§ **Exercise goal**: Collect every line in the entries below that contains the word "this", and copy each of those lines in full.

§ **Records to process**:
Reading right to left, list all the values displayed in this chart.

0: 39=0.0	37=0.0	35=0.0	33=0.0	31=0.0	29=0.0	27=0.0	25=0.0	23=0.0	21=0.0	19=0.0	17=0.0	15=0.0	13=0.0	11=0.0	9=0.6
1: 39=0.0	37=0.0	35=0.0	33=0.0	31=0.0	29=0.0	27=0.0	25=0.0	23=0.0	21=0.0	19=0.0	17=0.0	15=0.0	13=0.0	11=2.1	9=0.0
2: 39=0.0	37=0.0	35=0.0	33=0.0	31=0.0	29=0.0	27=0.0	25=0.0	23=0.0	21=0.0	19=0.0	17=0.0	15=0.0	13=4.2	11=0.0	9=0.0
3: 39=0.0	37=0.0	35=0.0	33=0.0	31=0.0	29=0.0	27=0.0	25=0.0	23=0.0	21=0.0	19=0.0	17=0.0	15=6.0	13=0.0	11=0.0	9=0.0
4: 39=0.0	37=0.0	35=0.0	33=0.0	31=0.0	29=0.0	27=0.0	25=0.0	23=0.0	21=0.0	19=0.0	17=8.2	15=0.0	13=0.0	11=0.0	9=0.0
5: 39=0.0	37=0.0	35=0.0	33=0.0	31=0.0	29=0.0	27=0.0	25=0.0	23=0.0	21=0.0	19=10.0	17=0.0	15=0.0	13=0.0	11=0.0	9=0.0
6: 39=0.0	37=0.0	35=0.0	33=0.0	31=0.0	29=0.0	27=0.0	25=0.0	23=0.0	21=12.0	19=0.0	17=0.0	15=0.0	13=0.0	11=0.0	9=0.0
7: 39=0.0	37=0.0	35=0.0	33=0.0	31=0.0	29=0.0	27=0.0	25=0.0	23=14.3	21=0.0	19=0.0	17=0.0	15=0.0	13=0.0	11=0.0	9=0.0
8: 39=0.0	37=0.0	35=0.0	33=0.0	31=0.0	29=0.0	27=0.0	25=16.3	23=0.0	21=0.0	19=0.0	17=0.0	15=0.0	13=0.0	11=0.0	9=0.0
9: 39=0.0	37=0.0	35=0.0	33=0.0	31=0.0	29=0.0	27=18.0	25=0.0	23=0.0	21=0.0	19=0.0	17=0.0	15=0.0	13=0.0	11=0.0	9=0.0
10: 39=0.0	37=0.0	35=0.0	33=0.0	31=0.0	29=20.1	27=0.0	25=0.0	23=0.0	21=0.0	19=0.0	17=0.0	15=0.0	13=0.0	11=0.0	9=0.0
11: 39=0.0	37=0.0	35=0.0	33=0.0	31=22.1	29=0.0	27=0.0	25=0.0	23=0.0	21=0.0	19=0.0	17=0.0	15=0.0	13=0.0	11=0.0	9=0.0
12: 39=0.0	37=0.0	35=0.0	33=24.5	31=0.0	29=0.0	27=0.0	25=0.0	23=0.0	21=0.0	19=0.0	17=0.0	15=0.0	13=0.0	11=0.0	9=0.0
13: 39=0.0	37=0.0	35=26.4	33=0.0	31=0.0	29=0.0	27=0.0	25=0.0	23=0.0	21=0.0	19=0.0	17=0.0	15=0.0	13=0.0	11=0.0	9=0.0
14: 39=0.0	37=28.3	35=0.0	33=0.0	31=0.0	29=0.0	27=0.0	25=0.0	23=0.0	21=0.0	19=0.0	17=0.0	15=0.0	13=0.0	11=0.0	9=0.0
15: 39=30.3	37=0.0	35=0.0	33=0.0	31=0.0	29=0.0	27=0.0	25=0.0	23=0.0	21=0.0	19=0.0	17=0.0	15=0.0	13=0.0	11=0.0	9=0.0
---
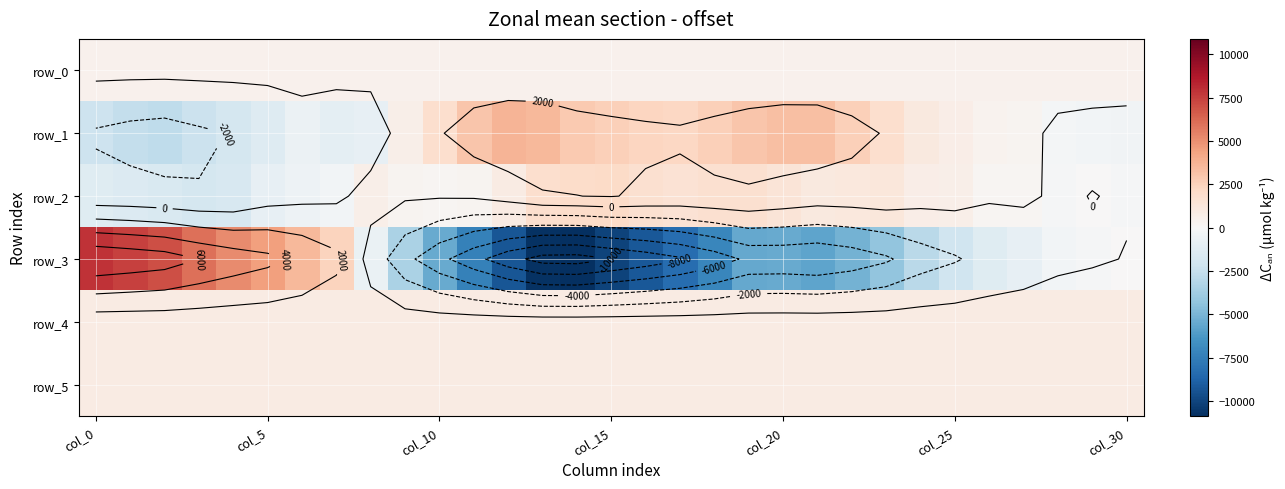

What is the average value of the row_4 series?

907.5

§ **Exercise response**:
Reading right to left, list all the values displayed in this chart.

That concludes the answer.